*BACAAN YANG DIBERIKAN*
Saturday, October 28, 2017

Tradisi Teori Komunikasi Kritis


Teori Tradisi Kritis (The Critical Tradition) menganggap Komunikasi Sebagai Hasil dari Perefleksian Sebuah Wacana.
Apakah yang dimaksud dengan teori Tradisi Kritis (The Critical Tradition)?
Tradisi Kritis dalam komunikasi memang termasuk sulit untuk dikelompokan dalam satu varian teori. Wood (2004) mengelompokan dalam satu tema dengan judul critical communication theories yang meliputi teori feminis (feminist theory), teori kelompok bungkam (muted group theory), dan teori budaya (cultural theory). Little John dan Foss (2009) menempatkan tradisi kritis dalam komunikasi pada teori-teori tentang pelaku komunikasi, percakapan, kelompok, organisasi, media, dan budaya dan masyarakat.

*DATA YANG DITAMPILKAN*
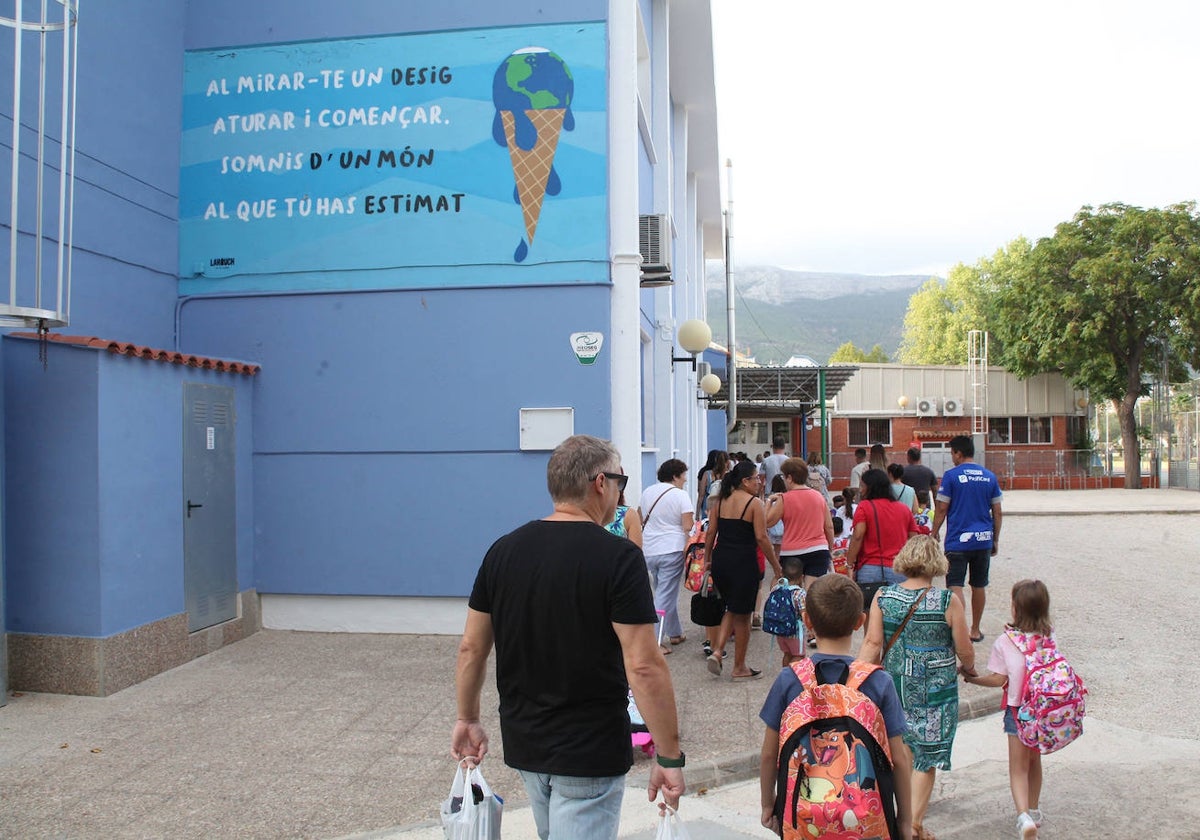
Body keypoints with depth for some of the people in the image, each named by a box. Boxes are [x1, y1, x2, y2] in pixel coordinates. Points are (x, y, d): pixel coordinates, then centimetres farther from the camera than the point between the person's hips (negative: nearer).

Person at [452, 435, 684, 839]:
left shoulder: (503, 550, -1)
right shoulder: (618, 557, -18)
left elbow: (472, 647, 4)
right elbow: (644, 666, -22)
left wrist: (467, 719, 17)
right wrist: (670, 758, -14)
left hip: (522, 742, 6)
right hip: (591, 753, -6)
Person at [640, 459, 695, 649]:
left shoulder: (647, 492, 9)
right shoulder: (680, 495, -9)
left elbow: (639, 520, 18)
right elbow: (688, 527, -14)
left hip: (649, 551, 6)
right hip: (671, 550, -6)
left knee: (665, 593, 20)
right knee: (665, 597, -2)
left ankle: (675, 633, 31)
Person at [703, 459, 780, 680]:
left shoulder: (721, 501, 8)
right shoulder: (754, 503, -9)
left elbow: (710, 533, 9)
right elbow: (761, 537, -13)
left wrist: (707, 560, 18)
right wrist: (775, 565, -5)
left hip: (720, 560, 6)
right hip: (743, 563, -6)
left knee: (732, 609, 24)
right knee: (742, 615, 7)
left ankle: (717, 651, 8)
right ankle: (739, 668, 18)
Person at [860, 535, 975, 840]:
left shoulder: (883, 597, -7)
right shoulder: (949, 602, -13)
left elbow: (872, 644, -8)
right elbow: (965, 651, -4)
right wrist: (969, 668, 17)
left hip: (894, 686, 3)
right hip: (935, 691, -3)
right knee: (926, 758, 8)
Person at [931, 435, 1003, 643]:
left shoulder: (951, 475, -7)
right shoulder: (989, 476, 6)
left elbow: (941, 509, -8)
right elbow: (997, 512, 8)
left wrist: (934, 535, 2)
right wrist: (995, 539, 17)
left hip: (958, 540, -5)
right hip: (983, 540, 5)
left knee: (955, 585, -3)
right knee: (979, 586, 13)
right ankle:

*UJI PEMAHAMAN*
a) Tuliskan kembali bagian bacaan tentang tradisi kritis yang diawali kata-kata "Saturday, October 28, 2017" dan diakhiri "Perefleksian Sebuah Wacana.".
b) Dalam bacaan tentang tradisi kritis, teori apa saja yang dimasukkan Wood (2004) ke dalam tema critical communication theories?
Baris-baris data di atas tidak ada hubungannya dengan bacaan tentang tradisi kritis.

*JAWABAN TIAP TUGAS*
a)
Saturday, October 28, 2017

Tradisi Teori Komunikasi Kritis


Teori Tradisi Kritis (The Critical Tradition) menganggap Komunikasi Sebagai Hasil dari Perefleksian Sebuah Wacana.

b) Teori feminis (feminist theory), teori kelompok bungkam (muted group theory), dan teori budaya (cultural theory).